Mardi, Stéphanie a expliqué dans une vidéo intitulée "Balance ton sénateur" avoir reçu des menaces à caractère sexiste de la part de Julien Uyttendaele, sénateur bruxellois. “J’ai partagé des vidéos qu'il a filmé lui-même à l'événement 'Wolf', un événement qui a dégénéré. Pourquoi est-ce qu'un député partage ça en fait?" se demande Stéphanie. "Une heure après il aurait publié un démenti. Ok. Ce qui s'est passé c'est que j'ai été menacée, harcelée, humiliée avec chantage, et j’ai eu des insultes sexistes aussi. Le lendemain, il m’a envoyé des messages, de nombreux et interminables messages pour m'obliger à effacer mon contenu et à publier un démenti”, explique la jeune femme qui appuie ses propos par des captures des messages privés vraisemblablement envoyés par le sénateur socialiste. Précisons également que Julien Uyttendaele n'a à aucun moment participé à cette 'lockdown party' : il a partagé son post pour, justement, condamner de tels agissements. Il semble donc y avoir eu méprise de première intention dans le chef de Stéphanie Daria H.

Ce qui ne justifie pas la nature tous les échanges qui vont suivre... "Si ce n'est pas rapidement fait, je devrai prendre d’autres types de mesures”, prévient le socialiste à qui Stéphanie explique ne pas avoir répondu, même si cette dernière s'est exécutée et a supprimé chacune de ses publications. Sauf qu'à la fin des messages, et devant la non-réaction de son interlocutrice à publier un démenti plus formel, Julien Uyttendaele aurait proféré des propos à caractère sexiste comme l'indique l'influenceuse qui dévoile également une capture d'écran du message. “A la fin de son long monologue, il a écrit ceci: prochaine fois, limite-toi à parler de tes ongles en gel et de tes produits démêlants, tu commettras moins d’erreurs.”

Des propos auxquels l'influenceuse tenait à réagir, en se servant de la caisse de résonance des réseaux sociaux. “C’est très clair, c’est une insulte sexiste. Je suis une femme donc je n’ai pas droit à la parole, je n’ai pas le droit de penser. Cela signifie que, de facto, je suis bête. Or, la liberté d’expression est un droit, critiquer le gouvernement aussi”, souligne-t-elle avant de mettre en avant une publication de Julien Uyttendaele datant de novembre 2019 et dans laquelle on peut le voir soutenir la lutte contre les violences faites aux femmes. “Comment un politique peut-il proférer des menaces, faire du chantage et être sexiste aujourd’hui?”.
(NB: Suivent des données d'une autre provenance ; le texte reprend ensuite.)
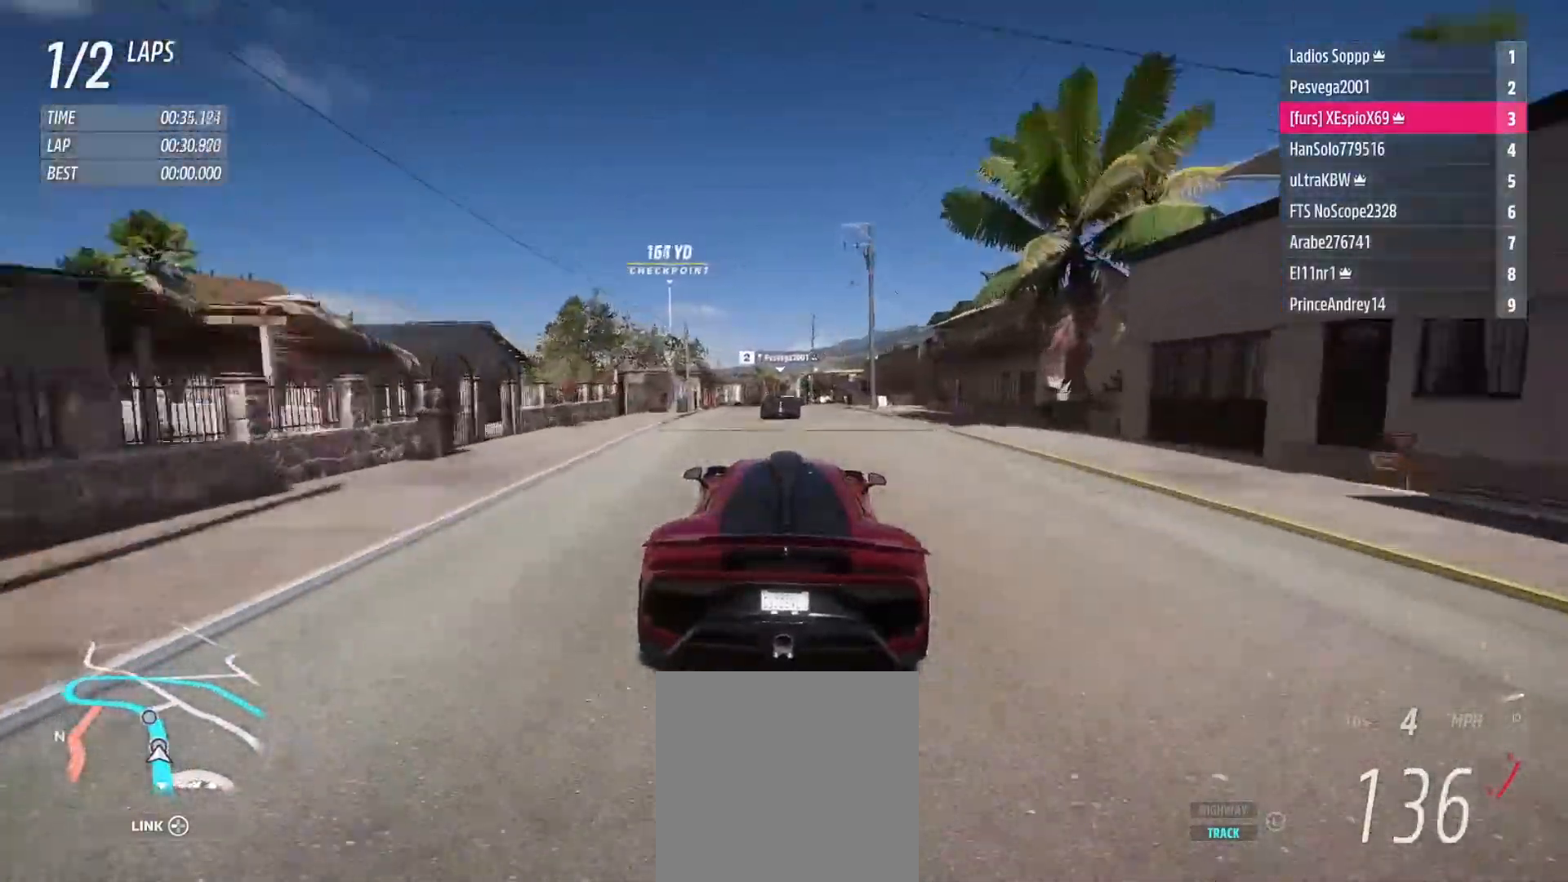
{"buttons": ["R2"], "left_stick": "center", "right_stick": "center", "events": [[83, "left_stick", "up-left"], [217, "left_stick", "center"]]}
"Il n’y avait strictement aucune intention sexiste", affirme Julien Uyttendaele 

Interrogé par 7sur7, le sénateur bruxellois estime que c'est polémique est "un feu de paille" mais il reconnait avoir envoyé les messages montrés par Stéphanie tout en démentant avoir participé à une lockdown party, que du contraire. “Elle a publié des stories diffamatoires à mon égard en indiquant que je soutenais une sorte de lockdown party dans le centre-ville alors que justement, je la condamnais sur Instagram. Elle a totalement modifié le contexte de cette vidéo pour me faire dire l’inverse de mes propos. J’ai publié une vidéo d’une brocante qui a dérapé en soirée dansante, suivi d’un texte dénonçant le deux poids deux mesures avec le secteur culturel. Je lui ai donc demandé de publier un démenti. Elle n’a pas accédé à cette demande. Voyant qu’elle postait une story sur l’entretien de ses ongles, je l’ai en effet invitée à s’en préoccuper, plutôt que de commettre des erreurs pareilles. Elle aurait publié une vidéo d’elle sur un terrain de foot, je lui aurais proposé d’aller faire des jongles dans le jardin. Il n’y avait strictement aucune intention sexiste dans les propos que j’ai tenus. Chacun peut évidemment s’exprimer sur des sujets politiques, mais avec rigueur et objectivité”, a réagi Julien Uyttendaele.